Die Bezirksvorstehung des 15. Wiener Gemeindebezirks will den Standort Johnstraße für das Wohnprojekt verhindern. Der Platz sei "leider vollkommen ungeeignet".

Dass die Stadt Wien in der Johnstraße im Bezirk Rudolfsheim-Fünfhaus ein Wohnprojekt für jugendliche Punks einrichtet, stößt beim örtlichen SP-Bezirksvorsteher Walter Braun (S) auf vehemente Ablehnung. In einer Aussendung am Mittwoch reagierte er angesichts der Entscheidung überrascht und mit Unverständnis: “Der Standort ist leider vollkommen ungeeignet.” Er kündigte weiteren Widerstand an.

“Wir als 15. Bezirk wurden in die Entscheidung nicht eingebunden und dann vor vollendete Tastsachen gestellt, obwohl es eine Reihe von Punkten gibt, die definitiv gegen diesen Standort sprechen”, so Braun. In erster Linie führt der Bezirkschef an, dass sich das Haus für die rund 30 betreuten Punks direkt gegenüber einer Volks- und einer Berufsschule sowie eines Kindergartens in unmittelbarer Nähe des Meiselmarktes befinde.

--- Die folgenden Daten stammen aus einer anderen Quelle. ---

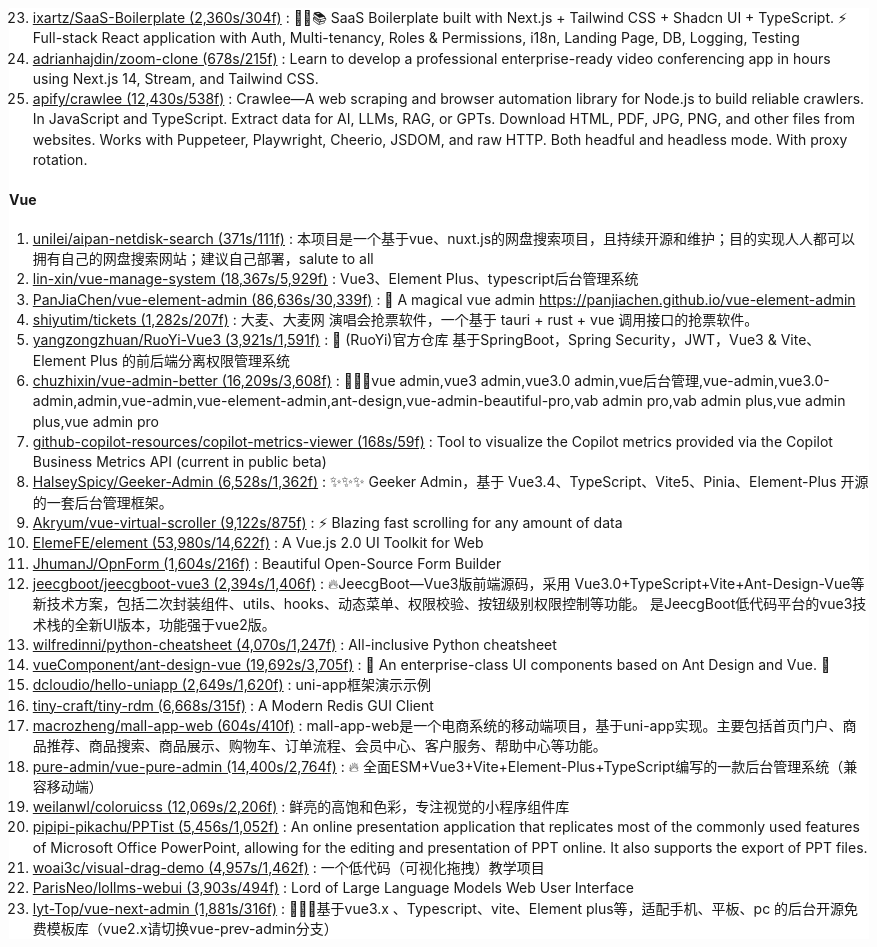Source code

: 23. [ixartz/SaaS-Boilerplate (2,360s/304f)](https://github.com/ixartz/SaaS-Boilerplate) : 🚀🎉📚 SaaS Boilerplate built with Next.js + Tailwind CSS + Shadcn UI + TypeScript. ⚡️ Full-stack React application with Auth, Multi-tenancy, Roles & Permissions, i18n, Landing Page, DB, Logging, Testing
24. [adrianhajdin/zoom-clone (678s/215f)](https://github.com/adrianhajdin/zoom-clone) : Learn to develop a professional enterprise-ready video conferencing app in hours using Next.js 14, Stream, and Tailwind CSS.
25. [apify/crawlee (12,430s/538f)](https://github.com/apify/crawlee) : Crawlee—A web scraping and browser automation library for Node.js to build reliable crawlers. In JavaScript and TypeScript. Extract data for AI, LLMs, RAG, or GPTs. Download HTML, PDF, JPG, PNG, and other files from websites. Works with Puppeteer, Playwright, Cheerio, JSDOM, and raw HTTP. Both headful and headless mode. With proxy rotation.

#### Vue
1. [unilei/aipan-netdisk-search (371s/111f)](https://github.com/unilei/aipan-netdisk-search) : 本项目是一个基于vue、nuxt.js的网盘搜索项目，且持续开源和维护；目的实现人人都可以拥有自己的网盘搜索网站；建议自己部署，salute to all
2. [lin-xin/vue-manage-system (18,367s/5,929f)](https://github.com/lin-xin/vue-manage-system) : Vue3、Element Plus、typescript后台管理系统
3. [PanJiaChen/vue-element-admin (86,636s/30,339f)](https://github.com/PanJiaChen/vue-element-admin) : 🎉 A magical vue admin https://panjiachen.github.io/vue-element-admin
4. [shiyutim/tickets (1,282s/207f)](https://github.com/shiyutim/tickets) : 大麦、大麦网 演唱会抢票软件，一个基于 tauri + rust + vue 调用接口的抢票软件。
5. [yangzongzhuan/RuoYi-Vue3 (3,921s/1,591f)](https://github.com/yangzongzhuan/RuoYi-Vue3) : 🎉 (RuoYi)官方仓库 基于SpringBoot，Spring Security，JWT，Vue3 & Vite、Element Plus 的前后端分离权限管理系统
6. [chuzhixin/vue-admin-better (16,209s/3,608f)](https://github.com/chuzhixin/vue-admin-better) : 🚀🚀🚀vue admin,vue3 admin,vue3.0 admin,vue后台管理,vue-admin,vue3.0-admin,admin,vue-admin,vue-element-admin,ant-design,vue-admin-beautiful-pro,vab admin pro,vab admin plus,vue admin plus,vue admin pro
7. [github-copilot-resources/copilot-metrics-viewer (168s/59f)](https://github.com/github-copilot-resources/copilot-metrics-viewer) : Tool to visualize the Copilot metrics provided via the Copilot Business Metrics API (current in public beta)
8. [HalseySpicy/Geeker-Admin (6,528s/1,362f)](https://github.com/HalseySpicy/Geeker-Admin) : ✨✨✨ Geeker Admin，基于 Vue3.4、TypeScript、Vite5、Pinia、Element-Plus 开源的一套后台管理框架。
9. [Akryum/vue-virtual-scroller (9,122s/875f)](https://github.com/Akryum/vue-virtual-scroller) : ⚡️ Blazing fast scrolling for any amount of data
10. [ElemeFE/element (53,980s/14,622f)](https://github.com/ElemeFE/element) : A Vue.js 2.0 UI Toolkit for Web
11. [JhumanJ/OpnForm (1,604s/216f)](https://github.com/JhumanJ/OpnForm) : Beautiful Open-Source Form Builder
12. [jeecgboot/jeecgboot-vue3 (2,394s/1,406f)](https://github.com/jeecgboot/jeecgboot-vue3) : 🔥JeecgBoot—Vue3版前端源码，采用 Vue3.0+TypeScript+Vite+Ant-Design-Vue等新技术方案，包括二次封装组件、utils、hooks、动态菜单、权限校验、按钮级别权限控制等功能。 是JeecgBoot低代码平台的vue3技术栈的全新UI版本，功能强于vue2版。
13. [wilfredinni/python-cheatsheet (4,070s/1,247f)](https://github.com/wilfredinni/python-cheatsheet) : All-inclusive Python cheatsheet
14. [vueComponent/ant-design-vue (19,692s/3,705f)](https://github.com/vueComponent/ant-design-vue) : 🌈 An enterprise-class UI components based on Ant Design and Vue. 🐜
15. [dcloudio/hello-uniapp (2,649s/1,620f)](https://github.com/dcloudio/hello-uniapp) : uni-app框架演示示例
16. [tiny-craft/tiny-rdm (6,668s/315f)](https://github.com/tiny-craft/tiny-rdm) : A Modern Redis GUI Client
17. [macrozheng/mall-app-web (604s/410f)](https://github.com/macrozheng/mall-app-web) : mall-app-web是一个电商系统的移动端项目，基于uni-app实现。主要包括首页门户、商品推荐、商品搜索、商品展示、购物车、订单流程、会员中心、客户服务、帮助中心等功能。
18. [pure-admin/vue-pure-admin (14,400s/2,764f)](https://github.com/pure-admin/vue-pure-admin) : 🔥 全面ESM+Vue3+Vite+Element-Plus+TypeScript编写的一款后台管理系统（兼容移动端）
19. [weilanwl/coloruicss (12,069s/2,206f)](https://github.com/weilanwl/coloruicss) : 鲜亮的高饱和色彩，专注视觉的小程序组件库
20. [pipipi-pikachu/PPTist (5,456s/1,052f)](https://github.com/pipipi-pikachu/PPTist) : An online presentation application that replicates most of the commonly used features of Microsoft Office PowerPoint, allowing for the editing and presentation of PPT online. It also supports the export of PPT files.
21. [woai3c/visual-drag-demo (4,957s/1,462f)](https://github.com/woai3c/visual-drag-demo) : 一个低代码（可视化拖拽）教学项目
22. [ParisNeo/lollms-webui (3,903s/494f)](https://github.com/ParisNeo/lollms-webui) : Lord of Large Language Models Web User Interface
23. [lyt-Top/vue-next-admin (1,881s/316f)](https://github.com/lyt-Top/vue-next-admin) : 🎉🎉🔥基于vue3.x 、Typescript、vite、Element plus等，适配手机、平板、pc 的后台开源免费模板库（vue2.x请切换vue-prev-admin分支）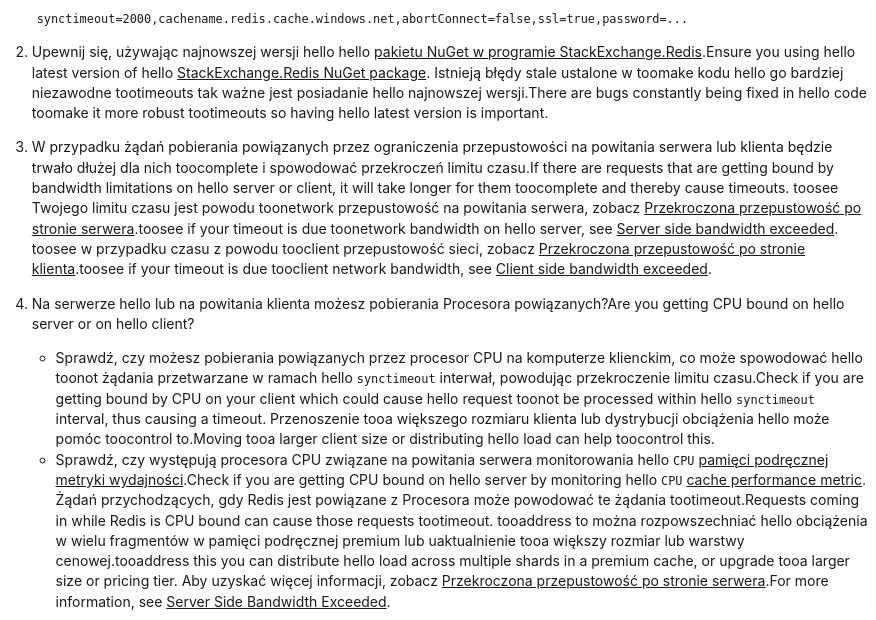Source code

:         synctimeout=2000,cachename.redis.cache.windows.net,abortConnect=false,ssl=true,password=...
2. <span data-ttu-id="10fe6-272">Upewnij się, używając najnowszej wersji hello hello [pakietu NuGet w programie StackExchange.Redis](https://www.nuget.org/packages/StackExchange.Redis/).</span><span class="sxs-lookup"><span data-stu-id="10fe6-272">Ensure you using hello latest version of hello [StackExchange.Redis NuGet package](https://www.nuget.org/packages/StackExchange.Redis/).</span></span> <span data-ttu-id="10fe6-273">Istnieją błędy stale ustalone w toomake kodu hello go bardziej niezawodne tootimeouts tak ważne jest posiadanie hello najnowszej wersji.</span><span class="sxs-lookup"><span data-stu-id="10fe6-273">There are bugs constantly being fixed in hello code toomake it more robust tootimeouts so having hello latest version is important.</span></span>
3. <span data-ttu-id="10fe6-274">W przypadku żądań pobierania powiązanych przez ograniczenia przepustowości na powitania serwera lub klienta będzie trwało dłużej dla nich toocomplete i spowodować przekroczeń limitu czasu.</span><span class="sxs-lookup"><span data-stu-id="10fe6-274">If there are requests that are getting bound by bandwidth limitations on hello server or client, it will take longer for them toocomplete and thereby cause timeouts.</span></span> <span data-ttu-id="10fe6-275">toosee Twojego limitu czasu jest powodu toonetwork przepustowość na powitania serwera, zobacz [Przekroczona przepustowość po stronie serwera](#server-side-bandwidth-exceeded).</span><span class="sxs-lookup"><span data-stu-id="10fe6-275">toosee if your timeout is due toonetwork bandwidth on hello server, see [Server side bandwidth exceeded](#server-side-bandwidth-exceeded).</span></span> <span data-ttu-id="10fe6-276">toosee w przypadku czasu z powodu tooclient przepustowość sieci, zobacz [Przekroczona przepustowość po stronie klienta](#client-side-bandwidth-exceeded).</span><span class="sxs-lookup"><span data-stu-id="10fe6-276">toosee if your timeout is due tooclient network bandwidth, see [Client side bandwidth exceeded](#client-side-bandwidth-exceeded).</span></span>
4. <span data-ttu-id="10fe6-277">Na serwerze hello lub na powitania klienta możesz pobierania Procesora powiązanych?</span><span class="sxs-lookup"><span data-stu-id="10fe6-277">Are you getting CPU bound on hello server or on hello client?</span></span>
   
   * <span data-ttu-id="10fe6-278">Sprawdź, czy możesz pobierania powiązanych przez procesor CPU na komputerze klienckim, co może spowodować hello toonot żądania przetwarzane w ramach hello `synctimeout` interwał, powodując przekroczenie limitu czasu.</span><span class="sxs-lookup"><span data-stu-id="10fe6-278">Check if you are getting bound by CPU on your client which could cause hello request toonot be processed within hello `synctimeout` interval, thus causing a timeout.</span></span> <span data-ttu-id="10fe6-279">Przenoszenie tooa większego rozmiaru klienta lub dystrybucji obciążenia hello może pomóc toocontrol to.</span><span class="sxs-lookup"><span data-stu-id="10fe6-279">Moving tooa larger client size or distributing hello load can help toocontrol this.</span></span> 
   * <span data-ttu-id="10fe6-280">Sprawdź, czy występują procesora CPU związane na powitania serwera monitorowania hello `CPU` [pamięci podręcznej metryki wydajności](cache-how-to-monitor.md#available-metrics-and-reporting-intervals).</span><span class="sxs-lookup"><span data-stu-id="10fe6-280">Check if you are getting CPU bound on hello server by monitoring hello `CPU` [cache performance metric](cache-how-to-monitor.md#available-metrics-and-reporting-intervals).</span></span> <span data-ttu-id="10fe6-281">Żądań przychodzących, gdy Redis jest powiązane z Procesora może powodować te żądania tootimeout.</span><span class="sxs-lookup"><span data-stu-id="10fe6-281">Requests coming in while Redis is CPU bound can cause those requests tootimeout.</span></span> <span data-ttu-id="10fe6-282">tooaddress to można rozpowszechniać hello obciążenia w wielu fragmentów w pamięci podręcznej premium lub uaktualnienie tooa większy rozmiar lub warstwy cenowej.</span><span class="sxs-lookup"><span data-stu-id="10fe6-282">tooaddress this you can distribute hello load across multiple shards in a premium cache, or upgrade tooa larger size or pricing tier.</span></span> <span data-ttu-id="10fe6-283">Aby uzyskać więcej informacji, zobacz [Przekroczona przepustowość po stronie serwera](#server-side-bandwidth-exceeded).</span><span class="sxs-lookup"><span data-stu-id="10fe6-283">For more information, see [Server Side Bandwidth Exceeded](#server-side-bandwidth-exceeded).</span></span>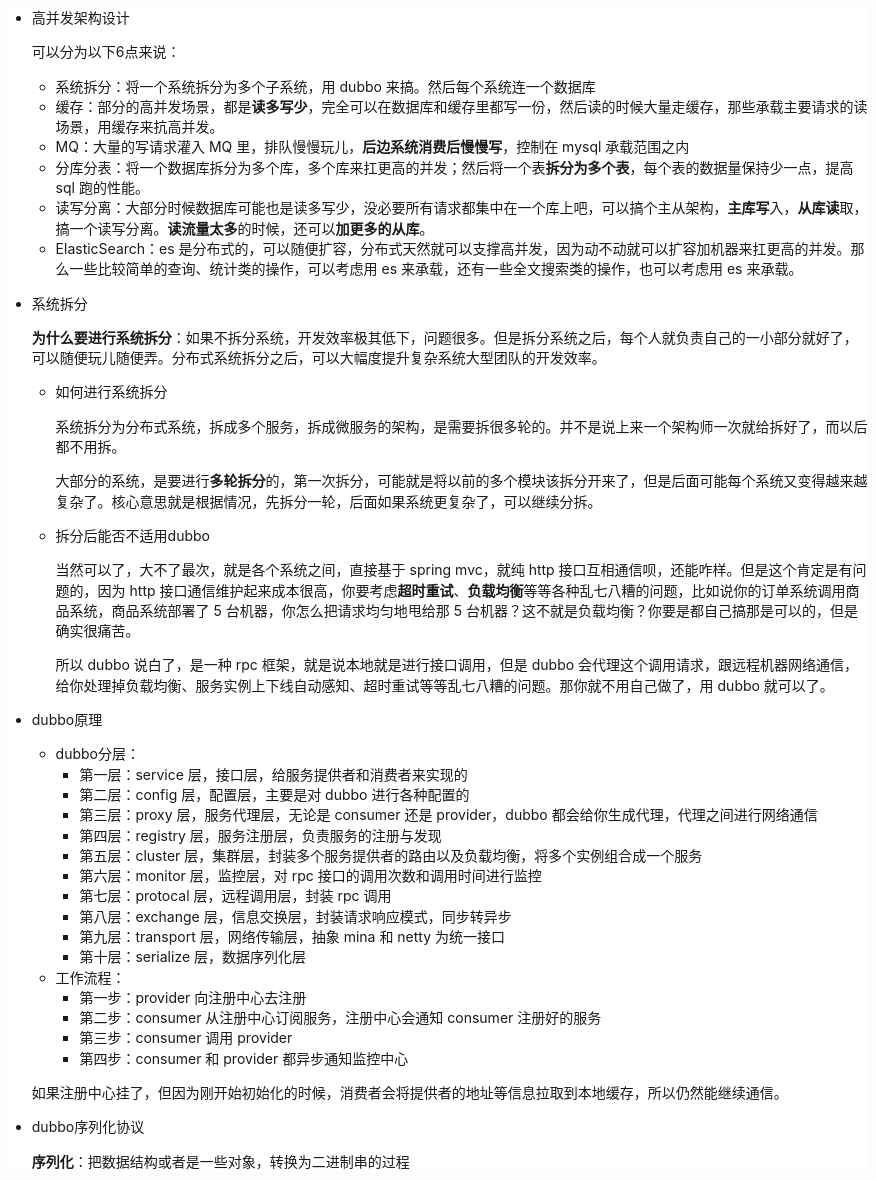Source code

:- 高并发架构设计

  可以分为以下6点来说：

  - 系统拆分：将一个系统拆分为多个子系统，用 dubbo 来搞。然后每个系统连一个数据库
  - 缓存：部分的高并发场景，都是**读多写少**，完全可以在数据库和缓存里都写一份，然后读的时候大量走缓存，那些承载主要请求的读场景，用缓存来抗高并发。
  - MQ：大量的写请求灌入 MQ 里，排队慢慢玩儿，**后边系统消费后慢慢写**，控制在 mysql 承载范围之内
  - 分库分表：将一个数据库拆分为多个库，多个库来扛更高的并发；然后将一个表**拆分为多个表**，每个表的数据量保持少一点，提高 sql 跑的性能。
  - 读写分离：大部分时候数据库可能也是读多写少，没必要所有请求都集中在一个库上吧，可以搞个主从架构，**主库写**入，**从库读**取，搞一个读写分离。**读流量太多**的时候，还可以**加更多的从库**。
  - ElasticSearch：es 是分布式的，可以随便扩容，分布式天然就可以支撑高并发，因为动不动就可以扩容加机器来扛更高的并发。那么一些比较简单的查询、统计类的操作，可以考虑用 es 来承载，还有一些全文搜索类的操作，也可以考虑用 es 来承载。

- 系统拆分

  **为什么要进行系统拆分**：如果不拆分系统，开发效率极其低下，问题很多。但是拆分系统之后，每个人就负责自己的一小部分就好了，可以随便玩儿随便弄。分布式系统拆分之后，可以大幅度提升复杂系统大型团队的开发效率。

  - 如何进行系统拆分

    系统拆分为分布式系统，拆成多个服务，拆成微服务的架构，是需要拆很多轮的。并不是说上来一个架构师一次就给拆好了，而以后都不用拆。

    大部分的系统，是要进行**多轮拆分**的，第一次拆分，可能就是将以前的多个模块该拆分开来了，但是后面可能每个系统又变得越来越复杂了。核心意思就是根据情况，先拆分一轮，后面如果系统更复杂了，可以继续分拆。

  - 拆分后能否不适用dubbo

    当然可以了，大不了最次，就是各个系统之间，直接基于 spring mvc，就纯 http 接口互相通信呗，还能咋样。但是这个肯定是有问题的，因为 http 接口通信维护起来成本很高，你要考虑**超时重试**、**负载均衡**等等各种乱七八糟的问题，比如说你的订单系统调用商品系统，商品系统部署了 5 台机器，你怎么把请求均匀地甩给那 5 台机器？这不就是负载均衡？你要是都自己搞那是可以的，但是确实很痛苦。

    所以 dubbo 说白了，是一种 rpc 框架，就是说本地就是进行接口调用，但是 dubbo 会代理这个调用请求，跟远程机器网络通信，给你处理掉负载均衡、服务实例上下线自动感知、超时重试等等乱七八糟的问题。那你就不用自己做了，用 dubbo 就可以了。

- dubbo原理

  - dubbo分层：
    - 第一层：service 层，接口层，给服务提供者和消费者来实现的
    - 第二层：config 层，配置层，主要是对 dubbo 进行各种配置的
    - 第三层：proxy 层，服务代理层，无论是 consumer 还是 provider，dubbo 都会给你生成代理，代理之间进行网络通信
    - 第四层：registry 层，服务注册层，负责服务的注册与发现
    - 第五层：cluster 层，集群层，封装多个服务提供者的路由以及负载均衡，将多个实例组合成一个服务
    - 第六层：monitor 层，监控层，对 rpc 接口的调用次数和调用时间进行监控
    - 第七层：protocal 层，远程调用层，封装 rpc 调用
    - 第八层：exchange 层，信息交换层，封装请求响应模式，同步转异步
    - 第九层：transport 层，网络传输层，抽象 mina 和 netty 为统一接口
    - 第十层：serialize 层，数据序列化层
  - 工作流程：
    - 第一步：provider 向注册中心去注册
    - 第二步：consumer 从注册中心订阅服务，注册中心会通知 consumer 注册好的服务
    - 第三步：consumer 调用 provider
    - 第四步：consumer 和 provider 都异步通知监控中心

  如果注册中心挂了，但因为刚开始初始化的时候，消费者会将提供者的地址等信息拉取到本地缓存，所以仍然能继续通信。

- dubbo序列化协议

  **序列化**：把数据结构或者是一些对象，转换为二进制串的过程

Der Bezirksvorsteher befürchtet, dass die Punks den Markt, die dortige U-Bahn-Station und die Wasserwelt untertags “belagern” werden. “Egal ob umliegende Geschäftsleute oder Anrainer – ihnen allen sind diese neuen ‘Nachbarn’ nicht zumutbar, ist der 15. Bezirk ohnehin nicht gerade frei von sozialen Konflikten”, meinte er.

Dem Fonds Soziales Wien (FSW) und den übergeordneten Stellen der Stadt empfahl er mehr Fingerspitzengefühl bei der Standortwahl. Sein Bezirk werde sich auf vielen Ebenen bemühen, den Standort Johnstraße zu verhindern. Grundsätzlich halte er derartige Einrichtungen für unverzichtbar, sie müssten aber “mit Augenmaß in Wien verteilt werden”.